### [INSTRUCTIONS TO FOLLOW]
All lines in the material below that contain "format" should be located and copied.

### [THE INPUT]
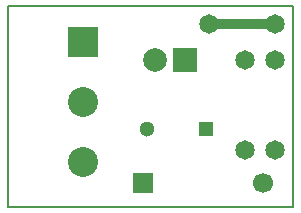
<source format=gbr>
G04 #@! TF.FileFunction,Copper,L1,Top,Signal*
%FSLAX46Y46*%
G04 Gerber Fmt 4.6, Leading zero omitted, Abs format (unit mm)*
G04 Created by KiCad (PCBNEW 0.201511251016+6329~38~ubuntu14.04.1-stable) date lun 30 nov 2015 17:33:54 ART*
%MOMM*%
G01*
G04 APERTURE LIST*
%ADD10C,0.100000*%
%ADD11C,0.150000*%
%ADD12R,2.540000X2.540000*%
%ADD13C,2.540000*%
%ADD14R,1.300000X1.300000*%
%ADD15C,1.300000*%
%ADD16R,2.000000X2.000000*%
%ADD17C,2.000000*%
%ADD18C,1.699260*%
%ADD19R,1.699260X1.699260*%
%ADD20C,1.651000*%
%ADD21C,0.812800*%
%ADD22C,0.250000*%
G04 APERTURE END LIST*
D10*
D11*
X166624000Y-106426000D02*
X190754000Y-106426000D01*
X166624000Y-89408000D02*
X166624000Y-106426000D01*
X190754000Y-89408000D02*
X190754000Y-106426000D01*
X166624000Y-89408000D02*
X190754000Y-89408000D01*
D12*
X172974000Y-92456000D03*
D13*
X172974000Y-97536000D03*
X172974000Y-102616000D03*
D14*
X183388000Y-99822000D03*
D15*
X178388000Y-99822000D03*
D16*
X181610000Y-93980000D03*
D17*
X179070000Y-93980000D03*
D18*
X188214520Y-104391460D03*
D19*
X178054520Y-104391460D03*
D20*
X186690000Y-93980000D03*
X186690000Y-101600000D03*
X189230000Y-93980000D03*
X189230000Y-101600000D03*
X189230000Y-90932000D03*
X183642000Y-90932000D03*
D21*
X183642000Y-90932000D02*
X189230000Y-90932000D01*
D22*
X178030979Y-104415001D02*
X178054520Y-104391460D01*
M02*

</source>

### [SOLUTION TO THE EXERCISE]
<source format=gbr>
G04 Gerber Fmt 4.6, Leading zero omitted, Abs format (unit mm)*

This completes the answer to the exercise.